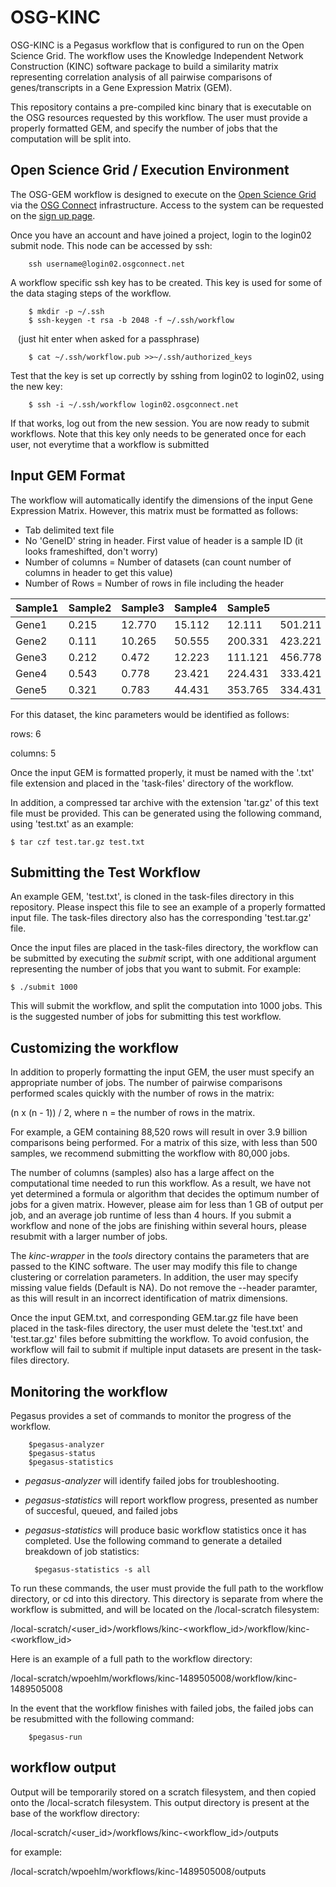 # OSG-KINC

OSG-KINC is a Pegasus workflow that is configured to run on the Open Science Grid.  The workflow uses the Knowledge Independent Network Construction (KINC) software package to build a similarity matrix representing correlation analysis of all pairwise comparisons of genes/transcripts in a Gene Expression Matrix (GEM).  

This repository contains a pre-compiled kinc binary that is executable on the OSG resources requested by this workflow.  The user must provide a properly formatted GEM, and specify the number of jobs that the computation will be split into.  

## Open Science Grid / Execution Environment

The OSG-GEM workflow is designed to execute on the [Open Science Grid](https://www.opensciencegrid.org/) via the
[OSG Connect](https://osgconnect.net/) infrastructure. Access to the system can be requested on the 
[sign up page](https://osgconnect.net/signup). 

Once you have an account and have joined a project, login to the login02 submit node.
This node can be accessed by ssh:

        ssh username@login02.osgconnect.net

A workflow specific ssh key has to be created. This key is used for some of the data staging steps of the workflow. 

        $ mkdir -p ~/.ssh
        $ ssh-keygen -t rsa -b 2048 -f ~/.ssh/workflow
          (just hit enter when asked for a passphrase)
          
        $ cat ~/.ssh/workflow.pub >>~/.ssh/authorized_keys

Test that the key is set up correctly by sshing from login02 to login02, using the new key:

        $ ssh -i ~/.ssh/workflow login02.osgconnect.net

If that works, log out from the new session. You are now ready to submit workflows.  Note that this key only needs to be generated once for each user, not everytime that a workflow is submitted

## Input GEM Format

The workflow will automatically identify the dimensions of the input Gene Expression Matrix.  However, this matrix must be formatted as follows:

- Tab delimited text file
- No 'GeneID' string in header.  First value of header is a sample ID (it looks frameshifted, don't worry)
- Number of columns = Number of datasets (can count number of columns in header to get this value)
- Number of Rows = Number of rows in file including the header

| Sample1 | Sample2 | Sample3 | Sample4 | Sample5 |         |
| ------- | ------- | ------- | ------- | ------- | ------- |
| Gene1 | 0.215 | 12.770 | 15.112 | 12.111 | 501.211 |    
| Gene2 | 0.111 | 10.265 | 50.555 | 200.331 | 423.221 |
| Gene3 | 0.212 | 0.472 | 12.223 | 111.121 | 456.778 |
| Gene4 | 0.543 | 0.778 | 23.421 | 224.431 | 333.421 |
| Gene5 | 0.321 | 0.783 | 44.431 | 353.765 | 334.431 | 

For this dataset, the kinc parameters would be identified as follows:

rows: 6

columns: 5 

Once the input GEM is formatted properly, it must be named with the '.txt' file extension and placed in the 'task-files' directory of the workflow.  

In addition, a compressed tar archive with the extension 'tar.gz' of this text file must be provided.  This can be generated using the following command, using 'test.txt' as an example:

    $ tar czf test.tar.gz test.txt
    
    
## Submitting the Test Workflow

An example GEM, 'test.txt', is cloned in the task-files directory in this repository.  Please inspect this file to see an example of a properly formatted input file. The task-files directory also has the corresponding 'test.tar.gz' file.  

Once the input files are placed in the task-files directory, the workflow can be submitted by executing the *submit* script, with one additional argument representing the number of jobs that you want to submit.  For example:

    $ ./submit 1000
    
This will submit the workflow, and split the computation into 1000 jobs.  This is the suggested number of jobs for submitting this test workflow.  
    
    
## Customizing the workflow

In addition to properly formatting the input GEM, the user must specify an appropriate number of jobs.  The number of pairwise comparisons performed scales quickly with the number of rows in the matrix:

(n x (n - 1)) / 2, where n = the number of rows in the matrix.  

For example, a GEM containing 88,520 rows will result in over 3.9 billion comparisons being performed.  For a matrix of this size, with less than 500 samples,  we recommend submitting the workflow with 80,000 jobs.  

The number of columns (samples) also has a large affect on the computational time needed to run this workflow.  As a result, we have not yet determined a formula or algorithm that decides the optimum number of jobs for a given matrix.  However, please aim for less than 1 GB of output per job, and an average job runtime of less than 4 hours.  If you submit a workflow and none of the jobs are finishing within several hours, please resubmit with a larger number of jobs.    

The *kinc-wrapper* in the *tools* directory contains the parameters that are passed to the KINC software.  The user may modify this file to change clustering or correlation parameters.  In addition, the user may specify missing value fields (Default is NA).  Do not remove the --header paramter, as this will result in an incorrect identification of matrix dimensions.  

Once the input GEM.txt, and corresponding GEM.tar.gz file have been placed in the task-files directory, the user must delete the 'test.txt' and 'test.tar.gz' files before submitting the workflow.  To avoid confusion, the workflow will fail to submit if multiple input datasets are present in the task-files directory.  

## Monitoring the workflow

Pegasus provides a set of commands to monitor the progress of the workflow.  

        $pegasus-analyzer
        $pegasus-status
        $pegasus-statistics 

- *pegasus-analyzer* will identify failed jobs for troubleshooting.  
- *pegasus-statistics* will report workflow progress, presented as number of succesful, queued, and failed jobs
- *pegasus-statistics* will produce basic workflow statistics once it has completed.  Use the following command to generate a detailed breakdown of job statistics:

        $pegasus-statistics -s all

To run these commands, the user must provide the full path to the workflow directory, or cd into this directory.  This directory is separate from where the workflow is submitted, and will be located on the /local-scratch filesystem:

/local-scratch/<user_id>/workflows/kinc-<workflow_id>/workflow/kinc-<workflow_id>

Here is an example of a full path to the workflow directory:

/local-scratch/wpoehlm/workflows/kinc-1489505008/workflow/kinc-1489505008

In the event that the workflow finishes with failed jobs, the failed jobs can be resubmitted with the following command:

        $pegasus-run
        
## workflow output

Output will be temporarily stored on a scratch filesystem, and then copied onto the /local-scratch filesystem.  This output directory is present at the base of the workflow directory:

/local-scratch/<user_id>/workflows/kinc-<workflow_id>/outputs

for example:

/local-scratch/wpoehlm/workflows/kinc-1489505008/outputs















        
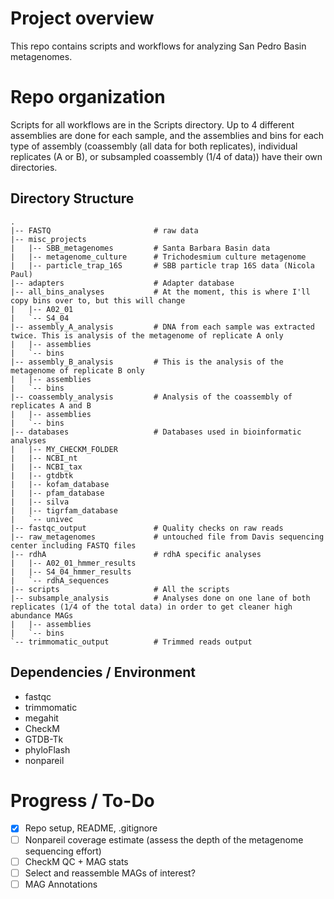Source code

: # Project overview
This repo contains scripts and workflows for analyzing San Pedro Basin metagenomes.

# Repo organization
Scripts for all workflows are in the Scripts directory. Up to 4 different assemblies are done for each sample, and the assemblies and bins for each type of assembly (coassembly (all data for both replicates), individual replicates (A or B), or subsampled coassembly (1/4 of data)) have their own directories. 

## Directory Structure
```text
.
|-- FASTQ                       # raw data
|-- misc_projects               
|   |-- SBB_metagenomes         # Santa Barbara Basin data
|   |-- metagenome_culture      # Trichodesmium culture metagenome
|   |-- particle_trap_16S       # SBB particle trap 16S data (Nicola Paul)
|-- adapters                    # Adapter database
|-- all_bins_analyses           # At the moment, this is where I'll copy bins over to, but this will change
|   |-- A02_01
|   `-- S4_04
|-- assembly_A_analysis         # DNA from each sample was extracted twice. This is analysis of the metagenome of replicate A only
|   |-- assemblies
|   `-- bins
|-- assembly_B_analysis         # This is the analysis of the metagenome of replicate B only
|   |-- assemblies
|   `-- bins
|-- coassembly_analysis         # Analysis of the coassembly of replicates A and B
|   |-- assemblies
|   `-- bins
|-- databases                   # Databases used in bioinformatic analyses
|   |-- MY_CHECKM_FOLDER
|   |-- NCBI_nt
|   |-- NCBI_tax
|   |-- gtdbtk
|   |-- kofam_database
|   |-- pfam_database
|   |-- silva
|   |-- tigrfam_database
|   `-- univec
|-- fastqc_output               # Quality checks on raw reads 
|-- raw_metagenomes             # untouched file from Davis sequencing center including FASTQ files
|-- rdhA                        # rdhA specific analyses
|   |-- A02_01_hmmer_results
|   |-- S4_04_hmmer_results
|   `-- rdhA_sequences
|-- scripts                     # All the scripts   
|-- subsample_analysis          # Analyses done on one lane of both replicates (1/4 of the total data) in order to get cleaner high abundance MAGs   
|   |-- assemblies      
|   `-- bins
`-- trimmomatic_output          # Trimmed reads output

```
## Dependencies / Environment
* fastqc
* trimmomatic
* megahit
* CheckM
* GTDB-Tk
* phyloFlash
* nonpareil

# Progress / To-Do
- [x] Repo setup, README, .gitignore
- [ ] Nonpareil coverage estimate (assess the depth of the metagenome sequencing effort)
- [ ] CheckM QC + MAG stats
- [ ] Select and reassemble MAGs of interest?
- [ ] MAG Annotations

────────

Your answer should consist of the lines from the material that contain "node".

Answer to the exercise –
Once you have an account and have joined a project, login to the login02 submit node.
This node can be accessed by ssh:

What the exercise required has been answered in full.